:: Materials provided ::
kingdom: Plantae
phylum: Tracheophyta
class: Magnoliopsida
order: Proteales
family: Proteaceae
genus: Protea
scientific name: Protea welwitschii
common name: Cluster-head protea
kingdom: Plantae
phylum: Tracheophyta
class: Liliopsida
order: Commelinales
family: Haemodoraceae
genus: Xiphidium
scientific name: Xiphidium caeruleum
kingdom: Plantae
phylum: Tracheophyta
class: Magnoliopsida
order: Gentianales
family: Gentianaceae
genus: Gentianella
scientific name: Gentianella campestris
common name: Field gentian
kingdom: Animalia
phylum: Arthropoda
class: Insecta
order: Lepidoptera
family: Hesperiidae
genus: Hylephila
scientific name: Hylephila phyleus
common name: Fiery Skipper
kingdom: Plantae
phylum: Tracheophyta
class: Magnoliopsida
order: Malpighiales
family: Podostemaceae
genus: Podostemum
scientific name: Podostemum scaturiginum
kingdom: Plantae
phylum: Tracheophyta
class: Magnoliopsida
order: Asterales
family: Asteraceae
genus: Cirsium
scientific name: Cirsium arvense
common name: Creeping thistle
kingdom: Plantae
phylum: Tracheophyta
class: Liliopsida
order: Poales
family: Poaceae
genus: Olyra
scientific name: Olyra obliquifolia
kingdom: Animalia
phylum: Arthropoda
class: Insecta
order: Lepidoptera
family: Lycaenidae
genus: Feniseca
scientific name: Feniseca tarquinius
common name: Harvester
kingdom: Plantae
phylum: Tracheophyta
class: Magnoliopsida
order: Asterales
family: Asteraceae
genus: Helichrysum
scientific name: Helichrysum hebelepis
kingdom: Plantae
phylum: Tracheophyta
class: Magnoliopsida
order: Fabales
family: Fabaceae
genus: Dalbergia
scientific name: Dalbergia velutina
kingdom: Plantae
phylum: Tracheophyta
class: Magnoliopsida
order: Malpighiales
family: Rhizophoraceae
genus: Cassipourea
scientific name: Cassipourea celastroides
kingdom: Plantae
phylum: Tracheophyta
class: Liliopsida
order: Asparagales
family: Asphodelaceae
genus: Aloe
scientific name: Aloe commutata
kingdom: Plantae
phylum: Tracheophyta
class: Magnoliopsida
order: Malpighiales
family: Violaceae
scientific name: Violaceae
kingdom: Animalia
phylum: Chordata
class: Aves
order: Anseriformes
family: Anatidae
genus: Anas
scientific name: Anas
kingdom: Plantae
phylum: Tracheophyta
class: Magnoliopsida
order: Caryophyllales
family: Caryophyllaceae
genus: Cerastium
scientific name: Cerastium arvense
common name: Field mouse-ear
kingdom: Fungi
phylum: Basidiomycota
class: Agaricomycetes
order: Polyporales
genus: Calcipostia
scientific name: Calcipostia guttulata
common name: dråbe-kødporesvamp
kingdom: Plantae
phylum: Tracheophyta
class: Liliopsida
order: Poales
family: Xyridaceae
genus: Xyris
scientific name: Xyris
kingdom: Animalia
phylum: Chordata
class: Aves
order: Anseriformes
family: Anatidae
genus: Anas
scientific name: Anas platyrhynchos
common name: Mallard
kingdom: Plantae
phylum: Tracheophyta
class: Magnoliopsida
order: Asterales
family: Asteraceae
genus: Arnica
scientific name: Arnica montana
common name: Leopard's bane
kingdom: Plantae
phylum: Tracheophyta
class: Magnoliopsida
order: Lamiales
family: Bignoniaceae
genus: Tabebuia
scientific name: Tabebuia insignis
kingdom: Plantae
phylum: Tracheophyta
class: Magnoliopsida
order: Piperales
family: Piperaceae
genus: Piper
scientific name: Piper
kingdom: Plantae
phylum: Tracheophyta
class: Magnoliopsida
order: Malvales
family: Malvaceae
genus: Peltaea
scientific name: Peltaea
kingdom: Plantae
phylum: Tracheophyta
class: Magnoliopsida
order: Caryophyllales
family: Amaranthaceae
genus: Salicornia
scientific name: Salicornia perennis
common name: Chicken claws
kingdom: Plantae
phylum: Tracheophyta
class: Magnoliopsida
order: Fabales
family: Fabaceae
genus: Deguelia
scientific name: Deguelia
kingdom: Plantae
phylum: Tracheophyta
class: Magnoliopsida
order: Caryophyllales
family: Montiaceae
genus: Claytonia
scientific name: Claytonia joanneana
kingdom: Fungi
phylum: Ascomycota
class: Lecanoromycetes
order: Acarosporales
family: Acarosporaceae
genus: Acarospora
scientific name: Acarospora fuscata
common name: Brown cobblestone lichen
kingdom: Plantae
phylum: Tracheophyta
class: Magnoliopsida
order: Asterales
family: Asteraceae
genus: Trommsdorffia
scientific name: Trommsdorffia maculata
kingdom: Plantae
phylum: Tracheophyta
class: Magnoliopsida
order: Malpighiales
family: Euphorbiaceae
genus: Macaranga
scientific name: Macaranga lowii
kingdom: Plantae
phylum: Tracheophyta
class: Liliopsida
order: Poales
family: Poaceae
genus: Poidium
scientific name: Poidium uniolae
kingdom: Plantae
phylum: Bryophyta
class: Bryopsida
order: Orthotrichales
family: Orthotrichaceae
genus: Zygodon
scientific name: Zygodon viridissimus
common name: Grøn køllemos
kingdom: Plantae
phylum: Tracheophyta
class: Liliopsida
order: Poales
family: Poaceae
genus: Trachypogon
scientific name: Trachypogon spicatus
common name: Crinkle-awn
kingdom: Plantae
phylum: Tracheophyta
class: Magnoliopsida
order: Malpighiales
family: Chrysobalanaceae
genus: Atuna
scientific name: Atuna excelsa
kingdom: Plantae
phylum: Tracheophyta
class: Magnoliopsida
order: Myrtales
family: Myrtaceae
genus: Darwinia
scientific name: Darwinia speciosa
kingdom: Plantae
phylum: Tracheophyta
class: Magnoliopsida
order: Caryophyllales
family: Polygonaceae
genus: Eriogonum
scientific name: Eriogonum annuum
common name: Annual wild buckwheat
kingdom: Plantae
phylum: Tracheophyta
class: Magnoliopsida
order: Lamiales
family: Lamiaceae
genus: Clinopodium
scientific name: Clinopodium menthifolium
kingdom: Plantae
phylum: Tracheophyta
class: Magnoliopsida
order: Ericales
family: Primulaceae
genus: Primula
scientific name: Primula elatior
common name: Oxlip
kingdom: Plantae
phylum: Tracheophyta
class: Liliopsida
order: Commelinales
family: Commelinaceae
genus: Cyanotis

:: Your goal ::
Could you retype all of the material above, line for line, without changing a single character?

:: Exercise output ::
kingdom: Plantae
phylum: Tracheophyta
class: Magnoliopsida
order: Proteales
family: Proteaceae
genus: Protea
scientific name: Protea welwitschii
common name: Cluster-head protea
kingdom: Plantae
phylum: Tracheophyta
class: Liliopsida
order: Commelinales
family: Haemodoraceae
genus: Xiphidium
scientific name: Xiphidium caeruleum
kingdom: Plantae
phylum: Tracheophyta
class: Magnoliopsida
order: Gentianales
family: Gentianaceae
genus: Gentianella
scientific name: Gentianella campestris
common name: Field gentian
kingdom: Animalia
phylum: Arthropoda
class: Insecta
order: Lepidoptera
family: Hesperiidae
genus: Hylephila
scientific name: Hylephila phyleus
common name: Fiery Skipper
kingdom: Plantae
phylum: Tracheophyta
class: Magnoliopsida
order: Malpighiales
family: Podostemaceae
genus: Podostemum
scientific name: Podostemum scaturiginum
kingdom: Plantae
phylum: Tracheophyta
class: Magnoliopsida
order: Asterales
family: Asteraceae
genus: Cirsium
scientific name: Cirsium arvense
common name: Creeping thistle
kingdom: Plantae
phylum: Tracheophyta
class: Liliopsida
order: Poales
family: Poaceae
genus: Olyra
scientific name: Olyra obliquifolia
kingdom: Animalia
phylum: Arthropoda
class: Insecta
order: Lepidoptera
family: Lycaenidae
genus: Feniseca
scientific name: Feniseca tarquinius
common name: Harvester
kingdom: Plantae
phylum: Tracheophyta
class: Magnoliopsida
order: Asterales
family: Asteraceae
genus: Helichrysum
scientific name: Helichrysum hebelepis
kingdom: Plantae
phylum: Tracheophyta
class: Magnoliopsida
order: Fabales
family: Fabaceae
genus: Dalbergia
scientific name: Dalbergia velutina
kingdom: Plantae
phylum: Tracheophyta
class: Magnoliopsida
order: Malpighiales
family: Rhizophoraceae
genus: Cassipourea
scientific name: Cassipourea celastroides
kingdom: Plantae
phylum: Tracheophyta
class: Liliopsida
order: Asparagales
family: Asphodelaceae
genus: Aloe
scientific name: Aloe commutata
kingdom: Plantae
phylum: Tracheophyta
class: Magnoliopsida
order: Malpighiales
family: Violaceae
scientific name: Violaceae
kingdom: Animalia
phylum: Chordata
class: Aves
order: Anseriformes
family: Anatidae
genus: Anas
scientific name: Anas
kingdom: Plantae
phylum: Tracheophyta
class: Magnoliopsida
order: Caryophyllales
family: Caryophyllaceae
genus: Cerastium
scientific name: Cerastium arvense
common name: Field mouse-ear
kingdom: Fungi
phylum: Basidiomycota
class: Agaricomycetes
order: Polyporales
genus: Calcipostia
scientific name: Calcipostia guttulata
common name: dråbe-kødporesvamp
kingdom: Plantae
phylum: Tracheophyta
class: Liliopsida
order: Poales
family: Xyridaceae
genus: Xyris
scientific name: Xyris
kingdom: Animalia
phylum: Chordata
class: Aves
order: Anseriformes
family: Anatidae
genus: Anas
scientific name: Anas platyrhynchos
common name: Mallard
kingdom: Plantae
phylum: Tracheophyta
class: Magnoliopsida
order: Asterales
family: Asteraceae
genus: Arnica
scientific name: Arnica montana
common name: Leopard's bane
kingdom: Plantae
phylum: Tracheophyta
class: Magnoliopsida
order: Lamiales
family: Bignoniaceae
genus: Tabebuia
scientific name: Tabebuia insignis
kingdom: Plantae
phylum: Tracheophyta
class: Magnoliopsida
order: Piperales
family: Piperaceae
genus: Piper
scientific name: Piper
kingdom: Plantae
phylum: Tracheophyta
class: Magnoliopsida
order: Malvales
family: Malvaceae
genus: Peltaea
scientific name: Peltaea
kingdom: Plantae
phylum: Tracheophyta
class: Magnoliopsida
order: Caryophyllales
family: Amaranthaceae
genus: Salicornia
scientific name: Salicornia perennis
common name: Chicken claws
kingdom: Plantae
phylum: Tracheophyta
class: Magnoliopsida
order: Fabales
family: Fabaceae
genus: Deguelia
scientific name: Deguelia
kingdom: Plantae
phylum: Tracheophyta
class: Magnoliopsida
order: Caryophyllales
family: Montiaceae
genus: Claytonia
scientific name: Claytonia joanneana
kingdom: Fungi
phylum: Ascomycota
class: Lecanoromycetes
order: Acarosporales
family: Acarosporaceae
genus: Acarospora
scientific name: Acarospora fuscata
common name: Brown cobblestone lichen
kingdom: Plantae
phylum: Tracheophyta
class: Magnoliopsida
order: Asterales
family: Asteraceae
genus: Trommsdorffia
scientific name: Trommsdorffia maculata
kingdom: Plantae
phylum: Tracheophyta
class: Magnoliopsida
order: Malpighiales
family: Euphorbiaceae
genus: Macaranga
scientific name: Macaranga lowii
kingdom: Plantae
phylum: Tracheophyta
class: Liliopsida
order: Poales
family: Poaceae
genus: Poidium
scientific name: Poidium uniolae
kingdom: Plantae
phylum: Bryophyta
class: Bryopsida
order: Orthotrichales
family: Orthotrichaceae
genus: Zygodon
scientific name: Zygodon viridissimus
common name: Grøn køllemos
kingdom: Plantae
phylum: Tracheophyta
class: Liliopsida
order: Poales
family: Poaceae
genus: Trachypogon
scientific name: Trachypogon spicatus
common name: Crinkle-awn
kingdom: Plantae
phylum: Tracheophyta
class: Magnoliopsida
order: Malpighiales
family: Chrysobalanaceae
genus: Atuna
scientific name: Atuna excelsa
kingdom: Plantae
phylum: Tracheophyta
class: Magnoliopsida
order: Myrtales
family: Myrtaceae
genus: Darwinia
scientific name: Darwinia speciosa
kingdom: Plantae
phylum: Tracheophyta
class: Magnoliopsida
order: Caryophyllales
family: Polygonaceae
genus: Eriogonum
scientific name: Eriogonum annuum
common name: Annual wild buckwheat
kingdom: Plantae
phylum: Tracheophyta
class: Magnoliopsida
order: Lamiales
family: Lamiaceae
genus: Clinopodium
scientific name: Clinopodium menthifolium
kingdom: Plantae
phylum: Tracheophyta
class: Magnoliopsida
order: Ericales
family: Primulaceae
genus: Primula
scientific name: Primula elatior
common name: Oxlip
kingdom: Plantae
phylum: Tracheophyta
class: Liliopsida
order: Commelinales
family: Commelinaceae
genus: Cyanotis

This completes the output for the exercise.